Sérénité est une exposition née d’une expérience intime de perte et de renaissance. Après la disparition de son compagnon, avec qui elle a partagé plus de trente années de vie et de création, Anne Jaeckin traverse une période de profonde rupture. Le retour à l’atelier devient alors un geste vital, un espace de reconstruction, à la fois personnelle et artistique. De ce cheminement intérieur naît une série de sculptures où le corps n’est plus seulement une forme, mais une énergie en mouvement.
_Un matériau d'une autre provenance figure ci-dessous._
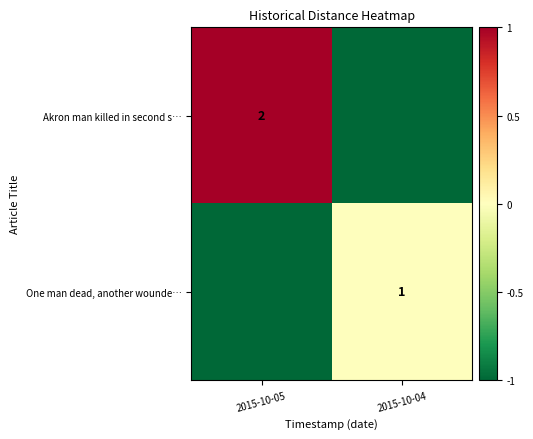

The One man dead, another wounde… series shows 1 at 2015-10-04. True or false?

True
Les figures féminines semblent suspendues dans une danse silencieuse : elles tournent, s’élèvent, implorent, traversées par un souffle invisible. Le mouvement, central, devient le langage même de la sérénité, non comme un état immobile, mais comme une force intérieure retrouvée.
Construites par strates, armature de fer, noyau de polystyrène, grillage, filasse et ciment, les sculptures conservent la mémoire du geste et du temps. Les pigments naturels, appliqués de manière instinctive, rendent chaque œuvre unique ; les stries visibles donnent à la surface une peau vibrante, presque vivante, tandis que certaines zones, soulignées de feuilles d’or, apparaissent comme des points de lumière et de réparation.
Deux formes de sérénité traversent ainsi l’exposition : l’une spirituelle, proche de la prière ; l’autre intérieure, liée à l’énergie et à l’alignement avec soi-même. Les visages, calmes et profondément habités, ne cherchent pas à séduire mais à transmettre une présence silencieuse.
Cette exposition, marque l’aboutissement d’un chemin où la transformation devient possible et où, même dans la perte, peut naître un mouvement vers la paix.